What benefits do the Antenna Test Facilities deliver?
The Antenna Test Facilities provide support to both ESA and external projects, assessing new antenna designs and techniques and qualifying designs for flight.
Projects that received recent support include vegetation monitoring mission Proba-V - checking the performance of the communication antenna and GPS sensor on vegetation-monitoring mission - initial tests on the Snowscat scatterometer – an instrument in early development to measure snow thickness from orbit – and Galileo test satellite GIOVE-A.
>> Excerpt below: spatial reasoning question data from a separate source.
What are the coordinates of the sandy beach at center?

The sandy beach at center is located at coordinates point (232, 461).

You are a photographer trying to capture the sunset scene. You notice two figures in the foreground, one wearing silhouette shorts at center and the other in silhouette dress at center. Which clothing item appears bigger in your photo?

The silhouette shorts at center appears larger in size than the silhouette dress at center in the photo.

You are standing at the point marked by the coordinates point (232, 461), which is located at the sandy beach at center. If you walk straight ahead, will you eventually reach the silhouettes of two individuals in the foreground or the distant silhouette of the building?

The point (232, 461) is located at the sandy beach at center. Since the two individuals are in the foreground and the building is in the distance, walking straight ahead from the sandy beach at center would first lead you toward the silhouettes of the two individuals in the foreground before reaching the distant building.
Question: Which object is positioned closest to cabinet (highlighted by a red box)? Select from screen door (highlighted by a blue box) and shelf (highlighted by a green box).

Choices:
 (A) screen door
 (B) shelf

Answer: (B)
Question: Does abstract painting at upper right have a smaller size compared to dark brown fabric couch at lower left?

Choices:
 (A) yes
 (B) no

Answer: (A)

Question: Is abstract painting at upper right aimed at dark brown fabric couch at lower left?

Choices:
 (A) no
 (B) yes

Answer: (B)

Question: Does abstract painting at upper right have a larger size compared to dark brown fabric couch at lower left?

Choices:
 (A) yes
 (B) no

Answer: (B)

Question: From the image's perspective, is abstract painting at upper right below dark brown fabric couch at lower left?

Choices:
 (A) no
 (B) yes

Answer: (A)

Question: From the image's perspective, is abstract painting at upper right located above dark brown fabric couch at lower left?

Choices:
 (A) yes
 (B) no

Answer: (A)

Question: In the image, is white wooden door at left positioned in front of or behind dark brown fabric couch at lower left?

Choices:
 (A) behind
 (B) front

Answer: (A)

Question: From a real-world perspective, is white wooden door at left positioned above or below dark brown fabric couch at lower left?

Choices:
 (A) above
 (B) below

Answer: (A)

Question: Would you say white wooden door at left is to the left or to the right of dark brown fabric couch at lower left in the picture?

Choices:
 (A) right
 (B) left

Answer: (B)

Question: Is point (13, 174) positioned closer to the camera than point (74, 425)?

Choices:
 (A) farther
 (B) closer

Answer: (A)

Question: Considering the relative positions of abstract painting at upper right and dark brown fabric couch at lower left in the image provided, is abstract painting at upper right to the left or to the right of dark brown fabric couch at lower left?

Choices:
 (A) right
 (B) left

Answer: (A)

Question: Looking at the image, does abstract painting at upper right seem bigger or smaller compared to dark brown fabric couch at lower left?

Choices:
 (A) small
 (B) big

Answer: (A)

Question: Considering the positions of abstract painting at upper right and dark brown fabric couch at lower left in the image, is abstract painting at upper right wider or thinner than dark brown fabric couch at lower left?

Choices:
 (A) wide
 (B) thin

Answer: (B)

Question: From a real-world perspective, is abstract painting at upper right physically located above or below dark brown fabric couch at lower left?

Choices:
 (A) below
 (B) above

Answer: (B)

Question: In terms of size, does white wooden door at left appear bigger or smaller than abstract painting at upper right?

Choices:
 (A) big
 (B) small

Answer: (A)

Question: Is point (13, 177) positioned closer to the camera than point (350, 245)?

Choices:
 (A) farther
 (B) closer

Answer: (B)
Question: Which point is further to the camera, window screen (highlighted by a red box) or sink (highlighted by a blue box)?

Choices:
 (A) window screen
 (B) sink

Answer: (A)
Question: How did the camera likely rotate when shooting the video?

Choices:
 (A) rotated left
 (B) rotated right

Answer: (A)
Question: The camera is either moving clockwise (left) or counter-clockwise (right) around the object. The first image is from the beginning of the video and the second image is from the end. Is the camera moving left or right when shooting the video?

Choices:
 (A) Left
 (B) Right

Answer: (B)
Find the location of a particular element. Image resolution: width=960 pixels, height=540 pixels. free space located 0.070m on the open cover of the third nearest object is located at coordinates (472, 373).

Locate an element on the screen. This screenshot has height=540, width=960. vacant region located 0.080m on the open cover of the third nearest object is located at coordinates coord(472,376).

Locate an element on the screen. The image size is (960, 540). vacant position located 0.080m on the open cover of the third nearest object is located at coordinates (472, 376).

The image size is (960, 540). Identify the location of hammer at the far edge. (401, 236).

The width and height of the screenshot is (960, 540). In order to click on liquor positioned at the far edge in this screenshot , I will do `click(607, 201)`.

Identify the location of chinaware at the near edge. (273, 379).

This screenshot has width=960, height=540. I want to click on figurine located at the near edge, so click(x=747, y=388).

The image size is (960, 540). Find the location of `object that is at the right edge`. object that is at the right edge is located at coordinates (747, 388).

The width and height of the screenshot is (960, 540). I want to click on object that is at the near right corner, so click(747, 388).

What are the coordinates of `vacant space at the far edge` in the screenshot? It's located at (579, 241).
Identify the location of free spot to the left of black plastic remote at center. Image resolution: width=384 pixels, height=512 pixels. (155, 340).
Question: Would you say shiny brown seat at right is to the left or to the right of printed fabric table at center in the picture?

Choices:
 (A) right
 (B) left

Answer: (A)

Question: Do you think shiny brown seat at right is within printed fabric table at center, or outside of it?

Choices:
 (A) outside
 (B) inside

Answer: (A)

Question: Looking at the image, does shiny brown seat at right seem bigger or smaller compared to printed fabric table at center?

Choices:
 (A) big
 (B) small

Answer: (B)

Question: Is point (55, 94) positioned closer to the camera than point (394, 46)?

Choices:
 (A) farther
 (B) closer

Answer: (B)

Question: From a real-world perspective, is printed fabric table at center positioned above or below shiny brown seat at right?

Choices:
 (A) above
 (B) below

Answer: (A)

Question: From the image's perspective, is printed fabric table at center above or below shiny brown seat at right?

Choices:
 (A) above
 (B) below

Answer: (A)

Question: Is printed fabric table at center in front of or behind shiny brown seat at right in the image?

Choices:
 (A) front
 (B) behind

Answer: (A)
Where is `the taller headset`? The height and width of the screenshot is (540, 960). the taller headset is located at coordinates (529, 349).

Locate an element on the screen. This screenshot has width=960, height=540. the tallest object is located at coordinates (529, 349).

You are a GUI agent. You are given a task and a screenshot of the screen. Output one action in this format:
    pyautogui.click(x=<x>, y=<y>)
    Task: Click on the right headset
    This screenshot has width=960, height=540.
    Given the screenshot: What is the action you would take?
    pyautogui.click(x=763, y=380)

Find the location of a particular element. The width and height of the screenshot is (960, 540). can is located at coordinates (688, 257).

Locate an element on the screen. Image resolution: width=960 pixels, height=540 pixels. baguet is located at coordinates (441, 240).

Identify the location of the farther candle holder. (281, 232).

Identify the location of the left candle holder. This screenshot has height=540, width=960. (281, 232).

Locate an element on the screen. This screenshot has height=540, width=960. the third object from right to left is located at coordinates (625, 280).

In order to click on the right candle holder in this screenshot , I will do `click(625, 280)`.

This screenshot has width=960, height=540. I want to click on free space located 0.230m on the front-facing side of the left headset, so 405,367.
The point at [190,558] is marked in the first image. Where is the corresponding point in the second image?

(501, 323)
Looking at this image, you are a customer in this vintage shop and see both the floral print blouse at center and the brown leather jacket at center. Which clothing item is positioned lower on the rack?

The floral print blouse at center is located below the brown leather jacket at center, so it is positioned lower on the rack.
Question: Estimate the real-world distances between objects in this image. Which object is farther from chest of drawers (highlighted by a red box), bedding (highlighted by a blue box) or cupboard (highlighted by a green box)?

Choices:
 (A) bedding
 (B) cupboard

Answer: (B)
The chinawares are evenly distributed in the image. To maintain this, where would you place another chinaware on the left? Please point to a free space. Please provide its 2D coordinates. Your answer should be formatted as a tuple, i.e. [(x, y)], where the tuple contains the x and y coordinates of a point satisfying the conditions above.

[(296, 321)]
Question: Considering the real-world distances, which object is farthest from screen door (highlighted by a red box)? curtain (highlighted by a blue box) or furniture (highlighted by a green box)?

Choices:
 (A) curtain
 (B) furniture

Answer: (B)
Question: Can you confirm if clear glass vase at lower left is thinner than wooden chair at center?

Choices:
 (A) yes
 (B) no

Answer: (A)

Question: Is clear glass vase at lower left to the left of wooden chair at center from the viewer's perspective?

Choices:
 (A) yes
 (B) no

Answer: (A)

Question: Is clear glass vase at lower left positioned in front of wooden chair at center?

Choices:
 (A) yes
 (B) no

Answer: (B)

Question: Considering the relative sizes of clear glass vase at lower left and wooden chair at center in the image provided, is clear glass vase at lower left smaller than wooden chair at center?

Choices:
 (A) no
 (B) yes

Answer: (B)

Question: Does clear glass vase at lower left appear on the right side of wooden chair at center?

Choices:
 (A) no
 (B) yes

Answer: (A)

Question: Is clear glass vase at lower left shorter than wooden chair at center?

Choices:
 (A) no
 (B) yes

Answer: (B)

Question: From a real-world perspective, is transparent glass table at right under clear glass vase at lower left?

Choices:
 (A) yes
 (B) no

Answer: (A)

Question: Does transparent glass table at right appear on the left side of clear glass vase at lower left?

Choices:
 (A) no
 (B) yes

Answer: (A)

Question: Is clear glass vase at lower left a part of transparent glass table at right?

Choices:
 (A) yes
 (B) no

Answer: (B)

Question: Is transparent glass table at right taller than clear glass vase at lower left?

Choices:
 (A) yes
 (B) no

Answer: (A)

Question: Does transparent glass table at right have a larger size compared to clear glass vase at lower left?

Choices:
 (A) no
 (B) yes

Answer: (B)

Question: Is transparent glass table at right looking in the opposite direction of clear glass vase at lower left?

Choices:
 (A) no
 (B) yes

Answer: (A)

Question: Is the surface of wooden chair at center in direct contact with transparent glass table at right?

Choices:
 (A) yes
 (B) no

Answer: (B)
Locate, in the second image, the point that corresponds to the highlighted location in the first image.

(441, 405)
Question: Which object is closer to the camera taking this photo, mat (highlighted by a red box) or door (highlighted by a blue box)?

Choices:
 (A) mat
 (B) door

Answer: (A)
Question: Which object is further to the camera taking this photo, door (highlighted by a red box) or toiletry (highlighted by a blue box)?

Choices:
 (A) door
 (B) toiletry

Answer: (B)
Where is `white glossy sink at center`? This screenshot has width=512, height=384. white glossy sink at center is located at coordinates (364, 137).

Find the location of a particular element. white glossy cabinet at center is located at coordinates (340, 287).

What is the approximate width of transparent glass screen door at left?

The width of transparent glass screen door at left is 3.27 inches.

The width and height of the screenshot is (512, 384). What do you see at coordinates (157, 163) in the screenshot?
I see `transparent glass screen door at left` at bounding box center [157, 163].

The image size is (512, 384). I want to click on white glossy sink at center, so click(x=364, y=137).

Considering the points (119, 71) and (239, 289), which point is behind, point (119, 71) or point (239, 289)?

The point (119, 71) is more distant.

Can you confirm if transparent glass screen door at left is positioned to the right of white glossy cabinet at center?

The Facilities also serve to investigate novel methods of antenna testing. For example, work there helped develop novel measuring techniques used to verify the Planck telescope/antenna alignment by prime contractor Thales Alenia Space in Cannes, France. Planck's telescope/antenna was hugely complex to design and test, being required to collect the radiation of the Cosmic Microwave Background left over from the Big Bang while avoiding any EM spillover from our Sun, Earth or the Moon.
The Facilities research new measurement techniques in anticipation of future needs. Current telecommunication satellite antennas produce a dozen or so separate beams, but next-generation satellites could have as many as a hundred. Work is ongoing to develop faster, cost-effective techniques of verifying such complex antennas.
The Facilities are also performing materials testing to identify for example lightweight alternatives to metal to build reflectors of., with further materials reflectivity testing carried out in support of projects.